Spark+Python set GC memory threshold

时间:2017-08-05 11:30:59

标签: python apache-spark memory garbage-collection

I'm trying to run a Python worker (PySpark app) which is using too much memory and my app is getting killed my YARN because of exceeding memory limits (I'm trying to lower memory usage in order to being able to spawn more workers).

I come from Java/Scala, so Python GC works similar than JVM in my head...

Is there a way to tell Python what's the amount of "available memory" it has? I mean, Java GCs when your heap size is almost-full. I want to perform the same operation on Python, so yarn doesn't kill my application because of using too much memory when that memory is garbage (I'm on Python3.3 and there are memory references @ my machine).

I've seen resource hard and soft limits, but no documentation say if GCs trigger on them or not. AFAIK nothing triggers GCs by memory usage, does any1 know a way to do so?

Thanks,

1 个答案:

答案 0 :(得分:1)

CPython (I assume this is the one you use) is significantly different compared to Java. The main garbage collecting method is reference counting. Unless you deal with circular references (IMHO it is not common in normal PySpark workflows) you won't need full GC sweeps at all (data related objects should be collected once data is spilled / pickled).

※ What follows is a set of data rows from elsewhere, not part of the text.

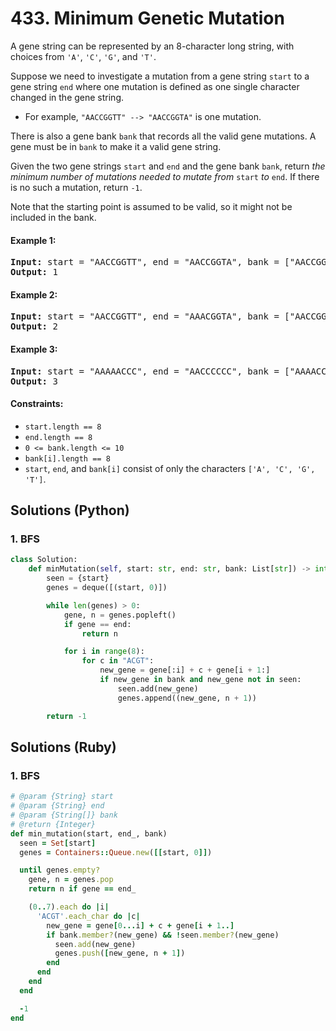 # 433. Minimum Genetic Mutation
A gene string can be represented by an 8-character long string, with choices from `'A'`, `'C'`, `'G'`, and `'T'`.

Suppose we need to investigate a mutation from a gene string `start` to a gene string `end` where one mutation is defined as one single character changed in the gene string.
* For example, `"AACCGGTT" --> "AACCGGTA"` is one mutation.

There is also a gene bank `bank` that records all the valid gene mutations. A gene must be in `bank` to make it a valid gene string.

Given the two gene strings `start` and `end` and the gene bank `bank`, return *the minimum number of mutations needed to mutate from* `start` *to* `end`. If there is no such a mutation, return `-1`.

Note that the starting point is assumed to be valid, so it might not be included in the bank.

#### Example 1:
<pre>
<strong>Input:</strong> start = "AACCGGTT", end = "AACCGGTA", bank = ["AACCGGTA"]
<strong>Output:</strong> 1
</pre>

#### Example 2:
<pre>
<strong>Input:</strong> start = "AACCGGTT", end = "AAACGGTA", bank = ["AACCGGTA","AACCGCTA","AAACGGTA"]
<strong>Output:</strong> 2
</pre>

#### Example 3:
<pre>
<strong>Input:</strong> start = "AAAAACCC", end = "AACCCCCC", bank = ["AAAACCCC","AAACCCCC","AACCCCCC"]
<strong>Output:</strong> 3
</pre>

#### Constraints:
* `start.length == 8`
* `end.length == 8`
* `0 <= bank.length <= 10`
* `bank[i].length == 8`
* `start`, `end`, and `bank[i]` consist of only the characters `['A', 'C', 'G', 'T']`.

## Solutions (Python)

### 1. BFS
```Python
class Solution:
    def minMutation(self, start: str, end: str, bank: List[str]) -> int:
        seen = {start}
        genes = deque([(start, 0)])

        while len(genes) > 0:
            gene, n = genes.popleft()
            if gene == end:
                return n

            for i in range(8):
                for c in "ACGT":
                    new_gene = gene[:i] + c + gene[i + 1:]
                    if new_gene in bank and new_gene not in seen:
                        seen.add(new_gene)
                        genes.append((new_gene, n + 1))

        return -1
```

## Solutions (Ruby)

### 1. BFS
```Ruby
# @param {String} start
# @param {String} end
# @param {String[]} bank
# @return {Integer}
def min_mutation(start, end_, bank)
  seen = Set[start]
  genes = Containers::Queue.new([[start, 0]])

  until genes.empty?
    gene, n = genes.pop
    return n if gene == end_

    (0..7).each do |i|
      'ACGT'.each_char do |c|
        new_gene = gene[0...i] + c + gene[i + 1..]
        if bank.member?(new_gene) && !seen.member?(new_gene)
          seen.add(new_gene)
          genes.push([new_gene, n + 1])
        end
      end
    end
  end

  -1
end
```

Spark is also known to kill idle Python workers, even if you enable reuse option, so quite often it skips GC completely.

You can control CPython garbage collecting behavior using set_threshold method:

gc.set_threshold(threshold0[, threshold1[, threshold2]]

or trigger GC sweep manually with collect:

gc.collect(generation=2)

but in my experience most of the GC problems in PySpark come from JVM part, not Python.